The Perl Toolchain Summit needs more sponsors. If your company depends on Perl, please support this very important event.
package CPAN::Mini::Extract;

=pod

=head1 NAME

CPAN::Mini::Extract - Create CPAN::Mini mirrors with the archives extracted

=head1 SYNOPSIS

  # Create a CPAN extractor
  my $cpan = CPAN::Mini::Extract->new(
      remote         => 'http://mirrors.kernel.org/cpan/',
      local          => '/home/adam/.minicpan',
      trace          => 1,
      extract        => '/home/adam/.cpanextracted',
      extract_filter => sub { /\.pm$/ and ! /\b(inc|t)\b/ },
      extract_check  => 1,
  );
  
  # Run the minicpan process
  my $changes = $cpan->run;

=head1 DESCRIPTION

C<CPAN::Mini::Extract> provides a base for implementing systems that
download "all" of CPAN, extract the dists and then process the files
within.

It provides the same syncronisation functionality as L<CPAN::Mini> except
that it also maintains a parallel directory tree that contains a directory
located at an identical path to each archive file, with a controllable
subset of the files in the archive extracted below.

=head2 How does it work

C<CPAN::Mini::Extract> starts with a L<CPAN::Mini> local mirror, which it
will optionally update before each run. Once the L<CPAN::Mini> directory
is current, it will scan both directory trees, extracting any new archives
and removing any extracted archives no longer in the minicpan mirror.

=head1 EXTENDING

This class is relatively straight forward, but may evolve over time.

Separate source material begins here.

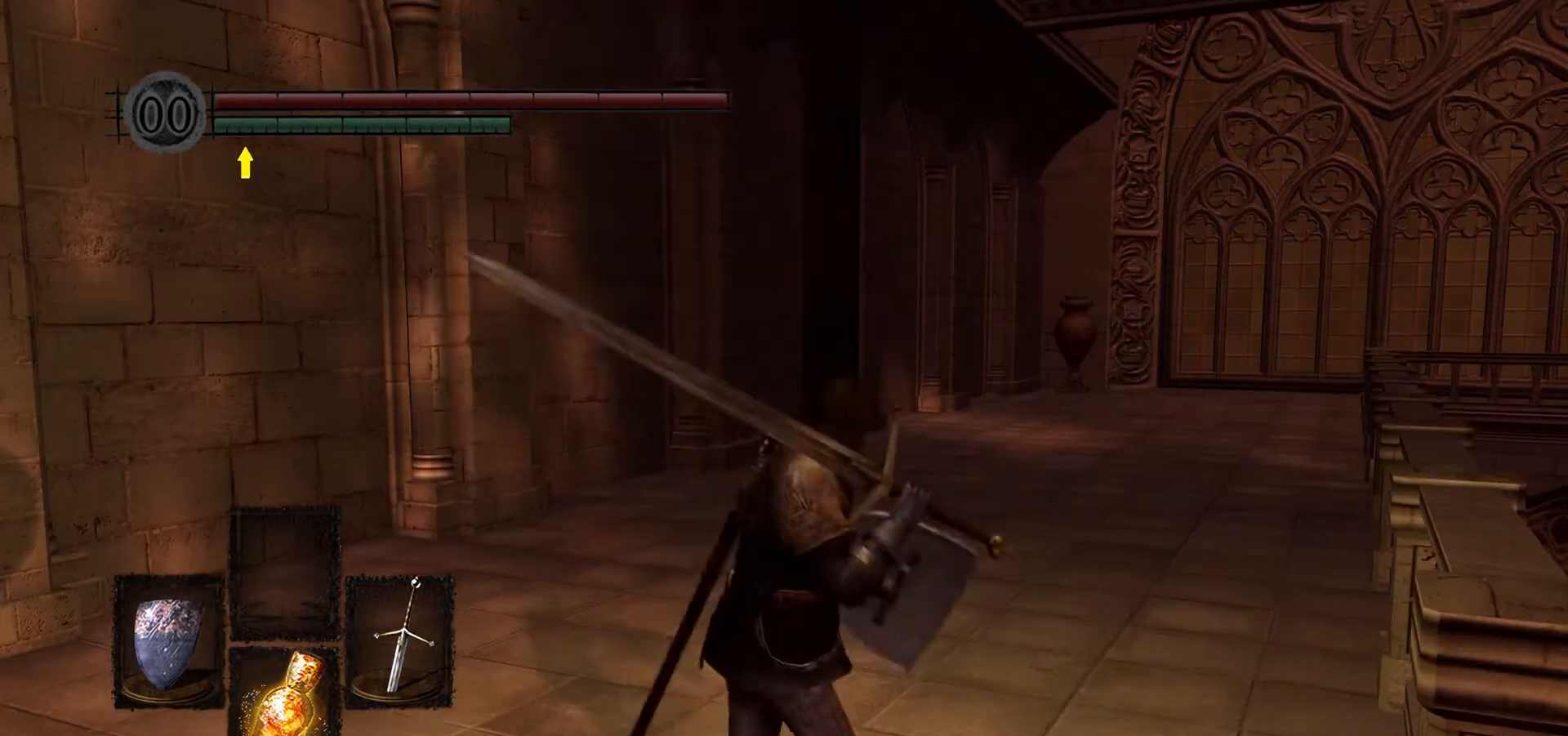
{"buttons": [], "left_stick": "center", "right_stick": "center", "events": [[33, "left_stick", "up"], [100, "right_stick", "right"], [167, "left_stick", "up-right"], [267, "left_stick", "center"], [333, "right_stick", "center"]]}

If you wish to write an extension, please stay in contact with the
maintainer while doing so.

=head1 METHODS

=cut

use 5.006;
use strict;
use Carp                         ();
use File::Basename               ();
use File::Path                   ();
use File::Spec              0.80 ();
use File::Remove            0.34 ();
use List::Util              1.15 ();
use File::HomeDir           0.88 ();
use File::Temp              0.21 ();
use URI                     1.37 ();
use URI::file                    ();
use IO::File                1.14 ();
use IO::Uncompress::Gunzip 2.017 ();
use Archive::Tar            1.22 ();
use Params::Util            1.00 ();
use LWP::Online             0.03 ();
use File::Find::Rule        0.30 ();
use CPAN::Mini          1.111004 ();

use vars qw{$VERSION @ISA};
BEGIN {
	$VERSION = '1.23';
	@ISA     = 'CPAN::Mini';
}





#####################################################################
# Constructor and Accessors

=pod

=head2 new

The C<new> constructor is used to create and configure a new CPAN
Processor. It takes a set of named params something like the following.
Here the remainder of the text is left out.